Haiti are back at football’s biggest stage. The country has reached the 2026 World Cup for the first time since 1974, ending a 52-year absence after a qualification campaign built entirely away from home.
The return matters now because Haiti begin that comeback at 2am on Sunday against Scotland at Boston Stadium, with a squad that looks as global as the route that took it there. Only 10 of the 26 players were born in Haiti, and the team’s cast includes Jean-Ricner Bellegarde, who was born and raised in France before switching his allegiance.
Bellegarde said Haiti is always in his blood. He had won caps for France’s youth national teams, but the call from Duckens Nazon helped change the decision. Nazon, Haiti’s record goalscorer, told him it was time and that Haiti needed him. Bellegarde said: “So when Duckens Nazon called me and said it was time, that Haiti needed me, that this was our moment, things shifted for me.”
The makeup of the side explains why this qualification has resonated far beyond a single match. Tamy Michel represents players including Ricardo Adé, Bellegarde, Wilson Isidor and Nazon, and he said the family have been stewards of Haitian football since 1974. He pointed to a long habit of being doubted and dismissed, saying people usually decide Haiti are not ready, do not expect them to make it, and judge them by statistics and rankings rather than by the game itself. His point was simple: football is played on the field, and it is 11 against 11.
That argument sits alongside a harder one. Haiti are being introduced as a national side, but their squad is drawn from far and wide, with many players based outside the country and most of the 26-man group born elsewhere. The blend is not a contradiction so much as a description of modern Haitian football, where identity, opportunity and survival have all been pushed into the same shirt.

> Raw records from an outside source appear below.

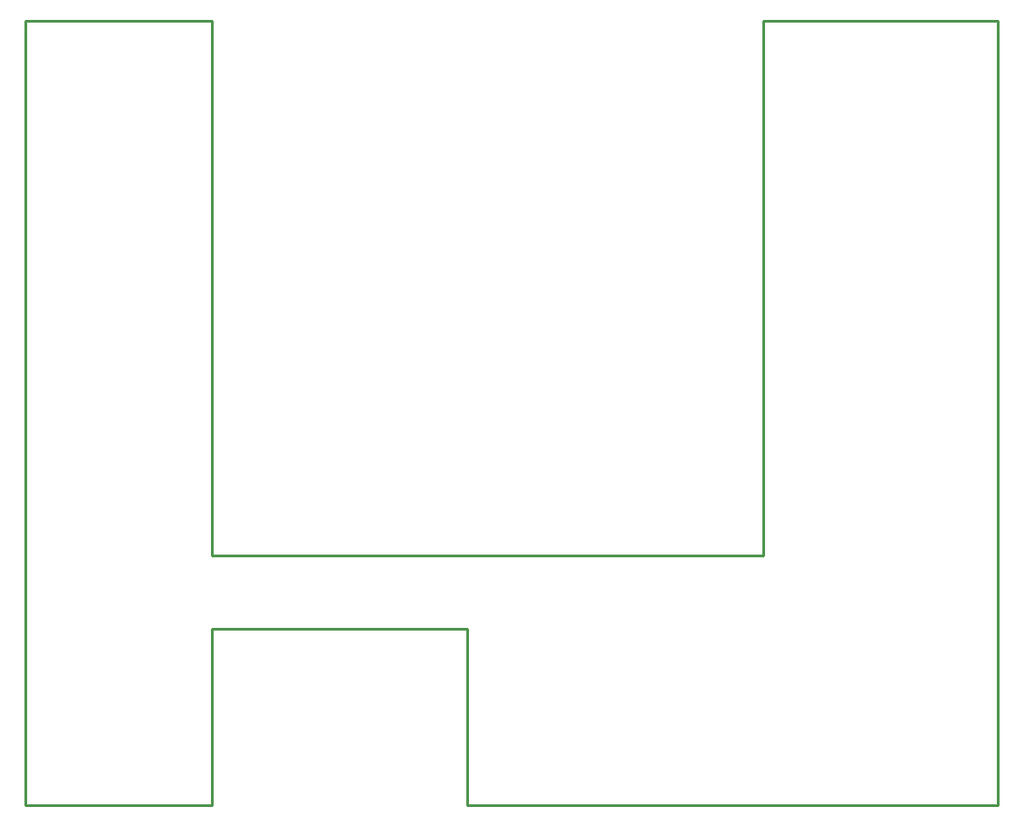
<source format=gko>
G04 start of page 4 for group 2 idx 2 *
G04 Title: (unknown), outline *
G04 Creator: pcb 1.99z *
G04 CreationDate: Sat 29 Oct 2016 01:04:35 AM GMT UTC *
G04 For: commonadmin *
G04 Format: Gerber/RS-274X *
G04 PCB-Dimensions (mil): 4000.00 3000.00 *
G04 PCB-Coordinate-Origin: lower left *
%MOIN*%
%FSLAX25Y25*%
%LNOUTLINE*%
%ADD61C,0.0100*%
G54D61*X361500Y8031D02*Y297031D01*
X275000D01*
Y100031D01*
X3500Y297031D02*Y8031D01*
X72000D01*
Y100031D02*Y297031D01*
X3500D02*X72000D01*
Y100031D02*X275000D01*
X361500Y8031D02*X166000D01*
X72000D02*Y73031D01*
X166000D01*
Y8031D01*
M02*

</source>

The return also lands against a background that has rarely made football easy to separate from life. Haiti’s story has unfolded amid political turmoil, gang violence, natural disasters and humanitarian crises, and the team’s road to the World Cup finals has added another layer to that history. Solange Michel led Baltimore SC for 18 years and was jailed in the 1990s amid turmoil in Haitian politics, a reminder that the sport’s family has lived through the country’s wider upheaval as well.
For now, though, the only number that matters is the one on the fixture list. Haiti are in the World Cup again, and the first test of whether this improbable qualification can turn into something more comes on Sunday morning against Scotland at Boston Stadium.